__Görev 1__
Kayıtlı veri girdilerindeki bütün satırları hiç değiştirmeden çıkar, resimleri ise yanıtın dışında bırak.

__Verilen metin__
|
Şirketlerin biri açılıp biri
kapanırken işin arka planını okumak
Türkiye Odalar Borsalar Birliği (TOBB) kendi istatistiklerini
yayınlıyor:
“Türkiye’de falan dönemde şu kadar şirket açılmış, şu kadar şirket
kapanmış”
Rakamlar bir yana, söylenen şu: memlekette şirket sayısı azalıyor…
Daha da açıkçası; piyasa daralıyor, kazançlar düşüyor, ekonomi uygun
adım geriye gidiyor.
Hem de ne gitme; adeta iktidar eliyle “geriye dön, ileriii marş!
“dercesine.
Çünkü ekonominin gerilemesi için ne lazımsa yapılıyor da “acaba biz
nerede yanlış yaptık, bir durup düşünelim ve çaresini bulalım” denmiyor
bir türlü.

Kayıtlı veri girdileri
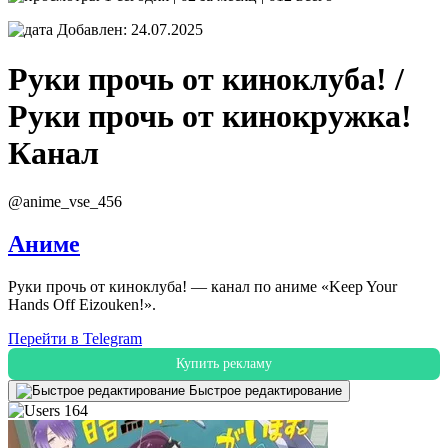
Добавлен: 24.07.2025
Руки прочь от киноклуба! /
Руки прочь от кинокружка!
Канал
@anime_vse_456
Аниме
Руки прочь от киноклуба! — канал по аниме «Keep Your
Hands Off Eizouken!».
Перейти в Telegram
Купить рекламу
Быстрое редактирование
164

__Görev 2__
Verilen metne göre Türkiye'de açılan ve kapanan şirketlerle ilgili istatistikleri hangi kurum yayınlıyor?

__Alıştırma yanıtı 1__
Добавлен: 24.07.2025
Руки прочь от киноклуба! /
Руки прочь от кинокружка!
Канал
@anime_vse_456
Аниме
Руки прочь от киноклуба! — канал по аниме «Keep Your
Hands Off Eizouken!».
Перейти в Telegram
Купить рекламу
Быстрое редактирование
164

__Alıştırma yanıtı 2__
Türkiye Odalar Borsalar Birliği (TOBB).